Portrait of Alison is a 1956 film based on Francis Durbridge's tv serial of the previous year. In the US, the film was known as Postmark for Danger. The story was written at a time when Durbridge was at the peak of his powers, and of his fame, and the plot includes a host of the devices that one associates with Durbridge - above all, the seemingly commonplace, yet at the same time inexplicable and bizarre item that seems to connect mysterious and murderous events. In this case, the item is a postcard of a bottle of Chianti, in the hand of a woman.

A car crashes in Italy with fatal consequences. An artist working in London, Tim Forrester (Robert Beatty) is told that his brother was at the wheel, and a young woman passenger was killed with him. The bodies are so badly burned as to be unrecognisable, and you don't need to be Paul Temple (who doesn't actually feature in this story) to suspect that all may not be as it seems.

The plot thickens rapidly as Tim is asked by the father of the dead girl, Alison Ford, to paint a portrait of her from a photograph. The photo vanishes, as does Alison's dress, which the father had given to Tim, while the portrait is defaced. Tim discovers all this when he comes home one day - to find the body of his regular model, who happens to be wearing Alison's dress. What can it all mean?

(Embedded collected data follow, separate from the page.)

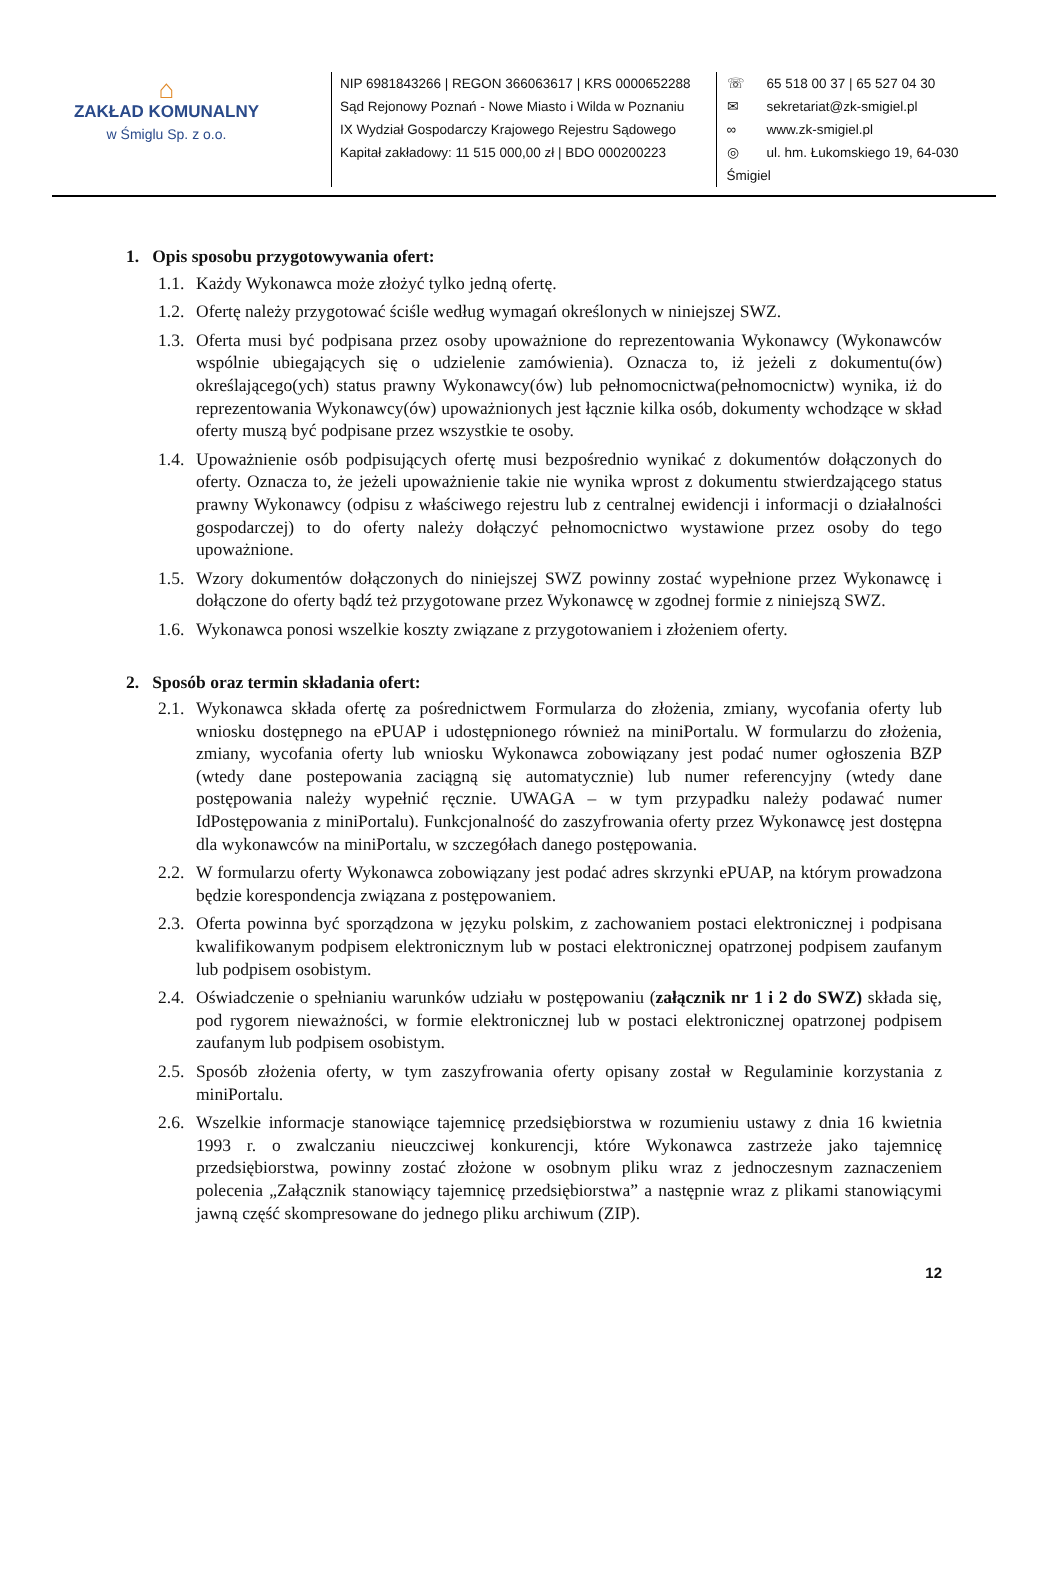⌂
ZAKŁAD KOMUNALNY
w Śmiglu Sp. z o.o.
NIP 6981843266 | REGON 366063617 | KRS 0000652288
Sąd Rejonowy Poznań - Nowe Miasto i Wilda w Poznaniu
IX Wydział Gospodarczy Krajowego Rejestru Sądowego
Kapitał zakładowy: 11 515 000,00 zł | BDO 000200223
☏ 65 518 00 37 | 65 527 04 30
✉ sekretariat@zk-smigiel.pl
∞ www.zk-smigiel.pl
◎ ul. hm. Łukomskiego 19, 64-030 Śmigiel
1. Opis sposobu przygotowywania ofert:
1.1. Każdy Wykonawca może złożyć tylko jedną ofertę.
1.2. Ofertę należy przygotować ściśle według wymagań określonych w niniejszej SWZ.
1.3. Oferta musi być podpisana przez osoby upoważnione do reprezentowania Wykonawcy (Wykonawców wspólnie ubiegających się o udzielenie zamówienia). Oznacza to, iż jeżeli z dokumentu(ów) określającego(ych) status prawny Wykonawcy(ów) lub pełnomocnictwa(pełnomocnictw) wynika, iż do reprezentowania Wykonawcy(ów) upoważnionych jest łącznie kilka osób, dokumenty wchodzące w skład oferty muszą być podpisane przez wszystkie te osoby.
1.4. Upoważnienie osób podpisujących ofertę musi bezpośrednio wynikać z dokumentów dołączonych do oferty. Oznacza to, że jeżeli upoważnienie takie nie wynika wprost z dokumentu stwierdzającego status prawny Wykonawcy (odpisu z właściwego rejestru lub z centralnej ewidencji i informacji o działalności gospodarczej) to do oferty należy dołączyć pełnomocnictwo wystawione przez osoby do tego upoważnione.
1.5. Wzory dokumentów dołączonych do niniejszej SWZ powinny zostać wypełnione przez Wykonawcę i dołączone do oferty bądź też przygotowane przez Wykonawcę w zgodnej formie z niniejszą SWZ.
1.6. Wykonawca ponosi wszelkie koszty związane z przygotowaniem i złożeniem oferty.
2. Sposób oraz termin składania ofert:
2.1. Wykonawca składa ofertę za pośrednictwem Formularza do złożenia, zmiany, wycofania oferty lub wniosku dostępnego na ePUAP i udostępnionego również na miniPortalu. W formularzu do złożenia, zmiany, wycofania oferty lub wniosku Wykonawca zobowiązany jest podać numer ogłoszenia BZP (wtedy dane postepowania zaciągną się automatycznie) lub numer referencyjny (wtedy dane postępowania należy wypełnić ręcznie. UWAGA – w tym przypadku należy podawać numer IdPostępowania z miniPortalu). Funkcjonalność do zaszyfrowania oferty przez Wykonawcę jest dostępna dla wykonawców na miniPortalu, w szczegółach danego postępowania.
2.2. W formularzu oferty Wykonawca zobowiązany jest podać adres skrzynki ePUAP, na którym prowadzona będzie korespondencja związana z postępowaniem.
2.3. Oferta powinna być sporządzona w języku polskim, z zachowaniem postaci elektronicznej i podpisana kwalifikowanym podpisem elektronicznym lub w postaci elektronicznej opatrzonej podpisem zaufanym lub podpisem osobistym.
2.4. Oświadczenie o spełnianiu warunków udziału w postępowaniu (załącznik nr 1 i 2 do SWZ) składa się, pod rygorem nieważności, w formie elektronicznej lub w postaci elektronicznej opatrzonej podpisem zaufanym lub podpisem osobistym.
2.5. Sposób złożenia oferty, w tym zaszyfrowania oferty opisany został w Regulaminie korzystania z miniPortalu.
2.6. Wszelkie informacje stanowiące tajemnicę przedsiębiorstwa w rozumieniu ustawy z dnia 16 kwietnia 1993 r. o zwalczaniu nieuczciwej konkurencji, które Wykonawca zastrzeże jako tajemnicę przedsiębiorstwa, powinny zostać złożone w osobnym pliku wraz z jednoczesnym zaznaczeniem polecenia „Załącznik stanowiący tajemnicę przedsiębiorstwa” a następnie wraz z plikami stanowiącymi jawną część skompresowane do jednego pliku archiwum (ZIP).
12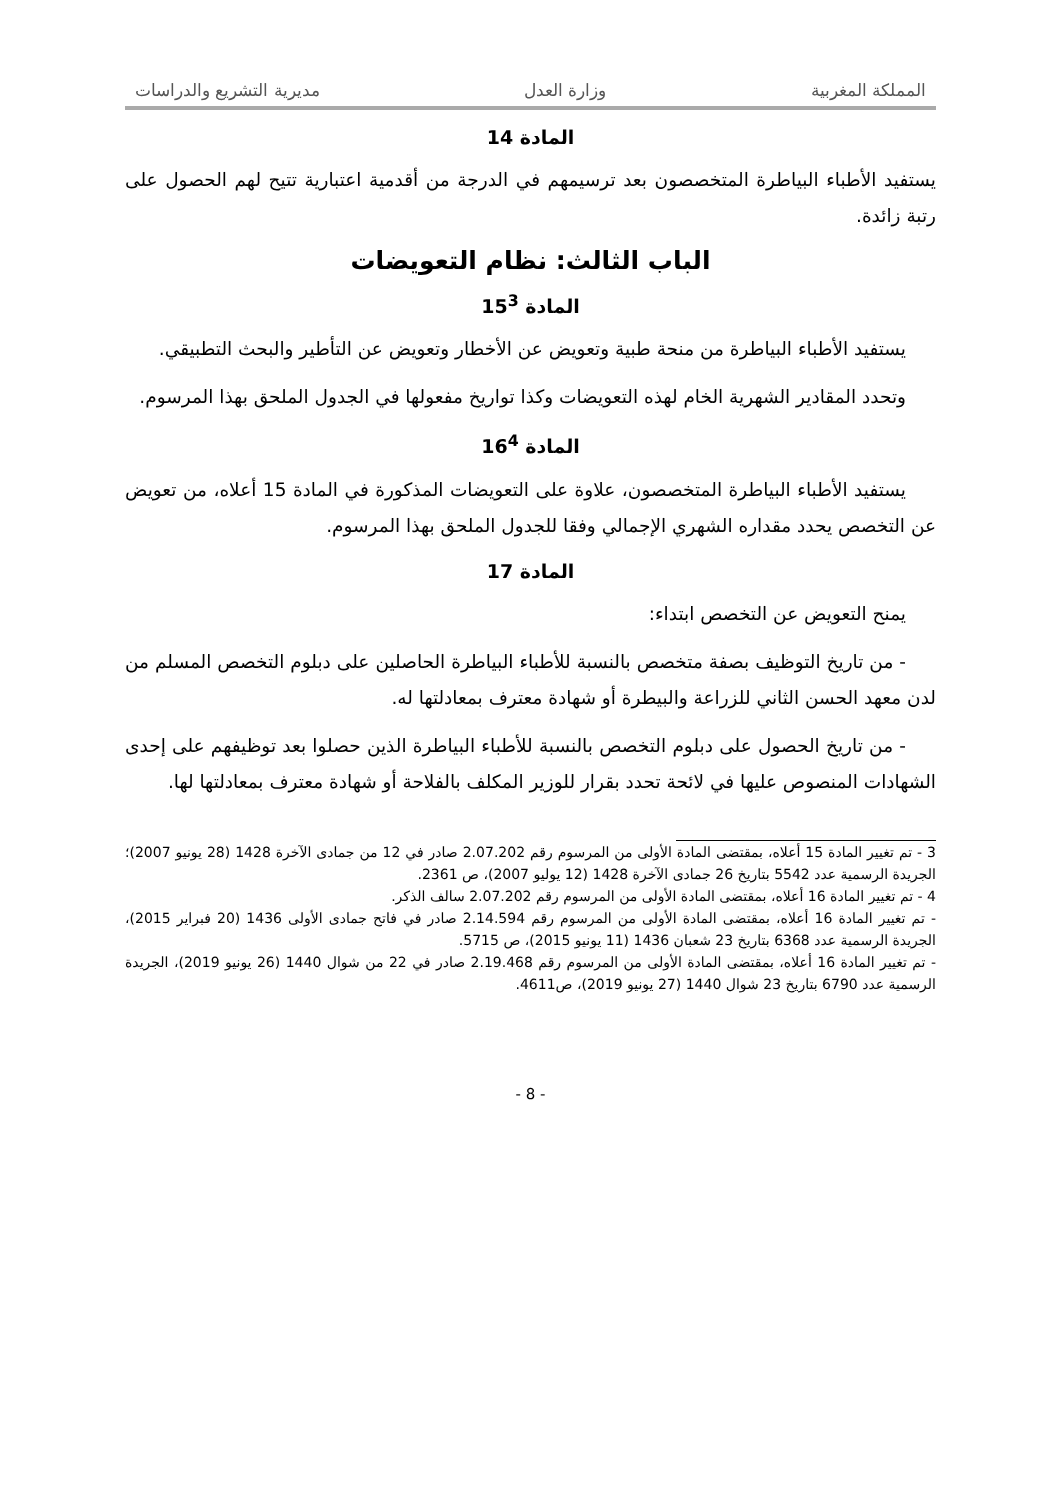المملكة المغربية وزارة العدل مديرية التشريع والدراسات
المادة 14
يستفيد الأطباء البياطرة المتخصصون بعد ترسيمهم في الدرجة من أقدمية اعتبارية تتيح لهم الحصول على رتبة زائدة.
الباب الثالث: نظام التعويضات
المادة 15<sup>3</sup>
يستفيد الأطباء البياطرة من منحة طبية وتعويض عن الأخطار وتعويض عن التأطير والبحث التطبيقي.
وتحدد المقادير الشهرية الخام لهذه التعويضات وكذا تواريخ مفعولها في الجدول الملحق بهذا المرسوم.
المادة 16<sup>4</sup>
يستفيد الأطباء البياطرة المتخصصون، علاوة على التعويضات المذكورة في المادة 15 أعلاه، من تعويض عن التخصص يحدد مقداره الشهري الإجمالي وفقا للجدول الملحق بهذا المرسوم.
المادة 17
يمنح التعويض عن التخصص ابتداء:
- من تاريخ التوظيف بصفة متخصص بالنسبة للأطباء البياطرة الحاصلين على دبلوم التخصص المسلم من لدن معهد الحسن الثاني للزراعة والبيطرة أو شهادة معترف بمعادلتها له.
- من تاريخ الحصول على دبلوم التخصص بالنسبة للأطباء البياطرة الذين حصلوا بعد توظيفهم على إحدى الشهادات المنصوص عليها في لائحة تحدد بقرار للوزير المكلف بالفلاحة أو شهادة معترف بمعادلتها لها.
3 - تم تغيير المادة 15 أعلاه، بمقتضى المادة الأولى من المرسوم رقم 2.07.202 صادر في 12 من جمادى الآخرة 1428 (28 يونيو 2007)؛ الجريدة الرسمية عدد 5542 بتاريخ 26 جمادى الآخرة 1428 (12 يوليو 2007)، ص 2361.
4 - تم تغيير المادة 16 أعلاه، بمقتضى المادة الأولى من المرسوم رقم 2.07.202 سالف الذكر.
- تم تغيير المادة 16 أعلاه، بمقتضى المادة الأولى من المرسوم رقم 2.14.594 صادر في فاتح جمادى الأولى 1436 (20 فبراير 2015)، الجريدة الرسمية عدد 6368 بتاريخ 23 شعبان 1436 (11 يونيو 2015)، ص 5715.
- تم تغيير المادة 16 أعلاه، بمقتضى المادة الأولى من المرسوم رقم 2.19.468 صادر في 22 من شوال 1440 (26 يونيو 2019)، الجريدة الرسمية عدد 6790 بتاريخ 23 شوال 1440 (27 يونيو 2019)، ص4611.
- 8 -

The route to the solution is as twisty as usual with Durbridge. Portrait of Alison is typical of his best work, with a gripping (if unlikely) plot and limited emphasis on characterisation and setting. The performances of the lead actors are rather wooden, I'm afraid, but there is ample compensation in the supporting cast, which is full of notable British character actors of the Fifties and Sixties - the likes of Geoffrey Keen, Raymond Francis, Sam Kydd, Terence Alexander (later renowned as Charlie Hungerford in Bergerac), William Lucas and Allan Cuthbertson (once ubiquitous on the TV screen, and now perhaps best remembered for an episode of Fawlty Towers). Good light entertainment.